Countries and regions have tried different mixes of rules and incentives:

  • Some jurisdictions emphasize age-appropriate design and data protection rules that force platforms to minimize data collection from minors.
  • Others push for parental consent models or parental control defaults.
  • A few countries use blunt restrictions for certain media or services, while many focus on education and platform accountability.

No single model has proven perfect; each balances rights, harms, and feasibility differently.

A balanced perspective

I’m sympathetic to efforts to protect children from clear harms, but I’m skeptical of bans that focus only on exclusion. The internet is already central to learning, creativity, and social life. Removing access without robust alternatives risks leaving kids unprepared and driven to clandestine corners of the web.

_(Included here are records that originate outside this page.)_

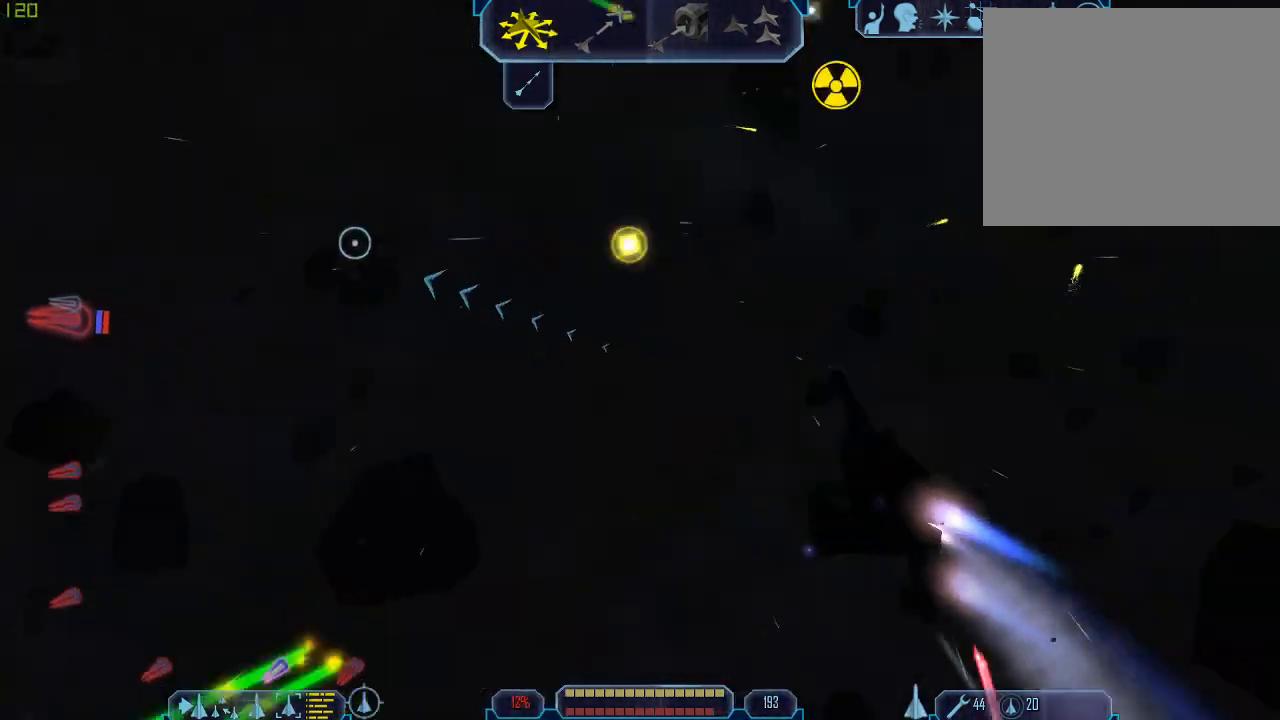
{"keys": ["q", "tab"], "mouse": [], "events": [[200, "z", "down"], [267, "a", "up"], [300, "tab", "up"], [333, "z", "up"], [400, "tab", "down"], [433, "q", "down"]]}
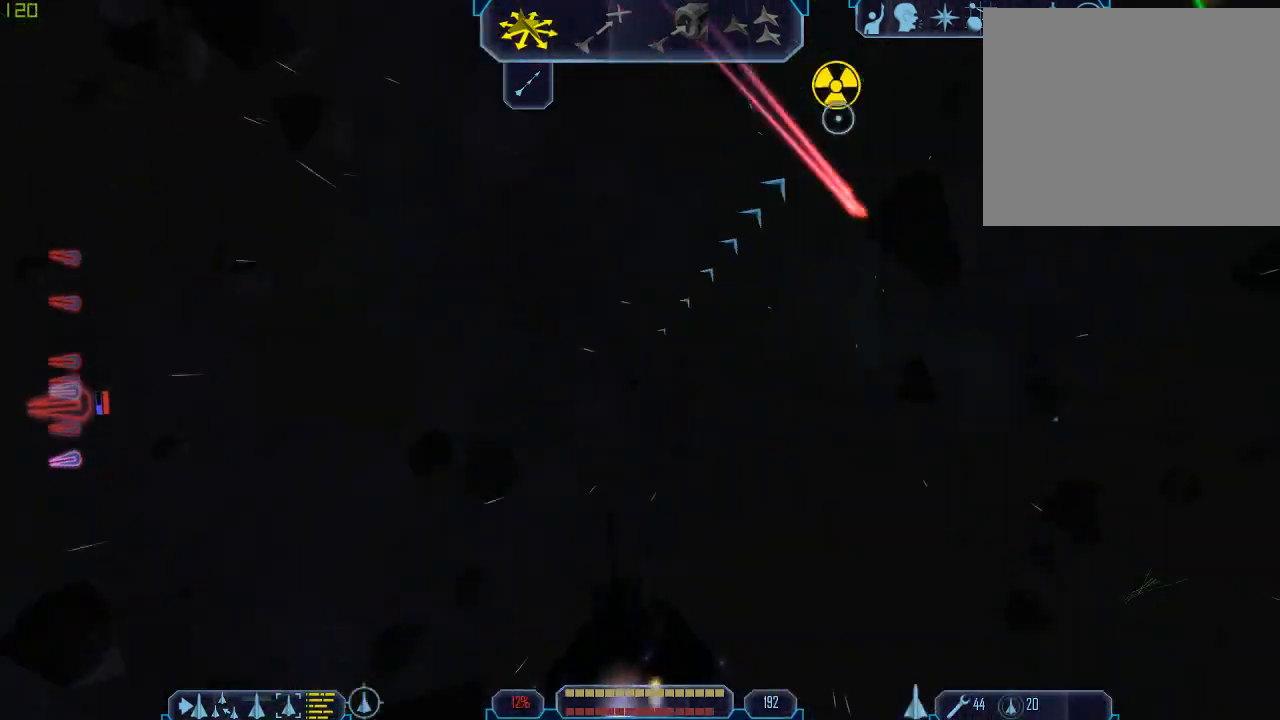
{"keys": ["d", "tab"], "mouse": [], "events": [[433, "d", "down"], [433, "q", "up"]]}
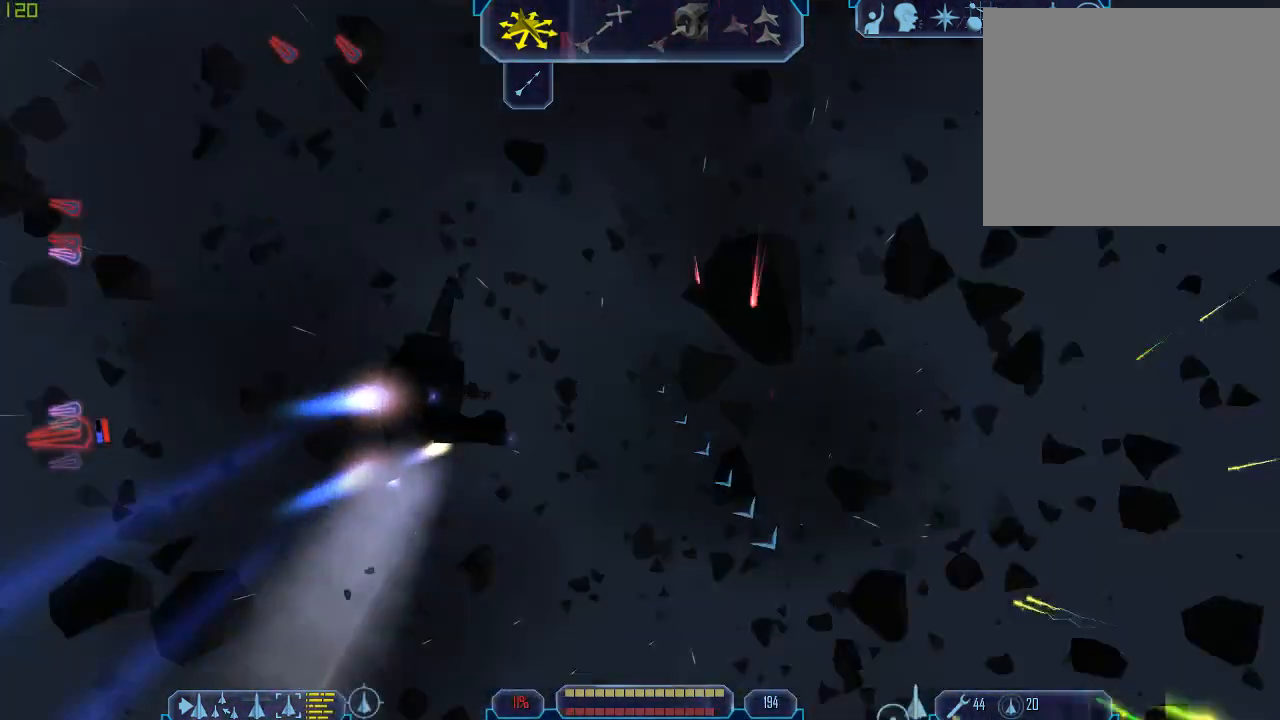
{"keys": ["d", "tab"], "mouse": [], "events": []}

A balanced approach should combine several elements:

  • Clear, enforceable protections for minors that minimize intrusive verification.
  • Investment in digital literacy and school-based mental-health supports.
  • Platform design changes that reduce addictive mechanics for young users.
  • Practical parental supports and community-based programs.

Practical tips for families

  • Talk early and often: Make conversations about online life normal, not punitive.
  • Create a family media plan: Set shared expectations for screen time, platforms, and privacy.
  • Teach critical thinking: Encourage skepticism about content, influencers, and viral trends.
  • Use tools thoughtfully: Parental controls and device settings help, but they don’t replace guidance.
  • Model behavior: Adults’ habits shape children’s norms around attention and empathy.

I believe rules matter, but so does teaching. If Malaysia’s policy prompts deeper public investment in education, support services, and safer product design, it could be a useful catalyst. If it simply cuts access without preparing kids for digital citizenship, we will have missed an opportunity.